Since I Been Down
Gilda Sheppard, 105 minutes, USA
In 1993, Washington State voters passed the three-strikes law and sent children considered irredeemable super-predators to prison for life without parole. Influenced by the national drug war frenzy, escalating crime, and gang activity, during the fear-based political policies of the 1980’s and ‘90’s, Tacoma, Washington sacrificed their most-vulnerable children.
The city’s lack of both social services and targeted investments in early education; the increasing inequality in housing and employment, and the culture of punishment (including no-parole, three-strikes, hard-time for armed-crime, and other excessive sentencing laws), stained the Tacoma landscape and destined these children to live their lives out behind bars.
Thrown into prison not for education or rehabilitation but for removal and punishment (out of sight, out of mind), these children, who are now adults, could not be silenced. Together they built a prisoners’ community of healing that extended beyond prison walls.

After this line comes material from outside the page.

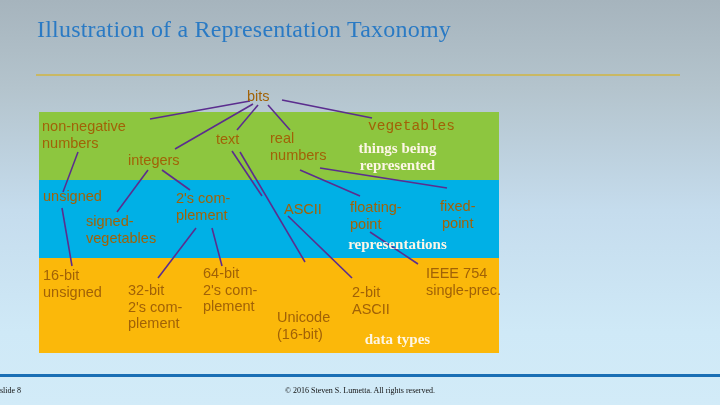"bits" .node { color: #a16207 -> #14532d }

A dramatic story of how gangs, fear, and power arrested the development of one American community– and how in their rush to discard the poorest, and targeting brown and black youth for a false sense of safety, security and prosperity, an entire generation disappeared — Since I Been Down spotlights prisoner Kimonti Carter, and follows his efforts as well as a wide group of prisoners, as they break free from their fate and create a model of education that is transforming their lives, their communities, our prisons, and our own humanity.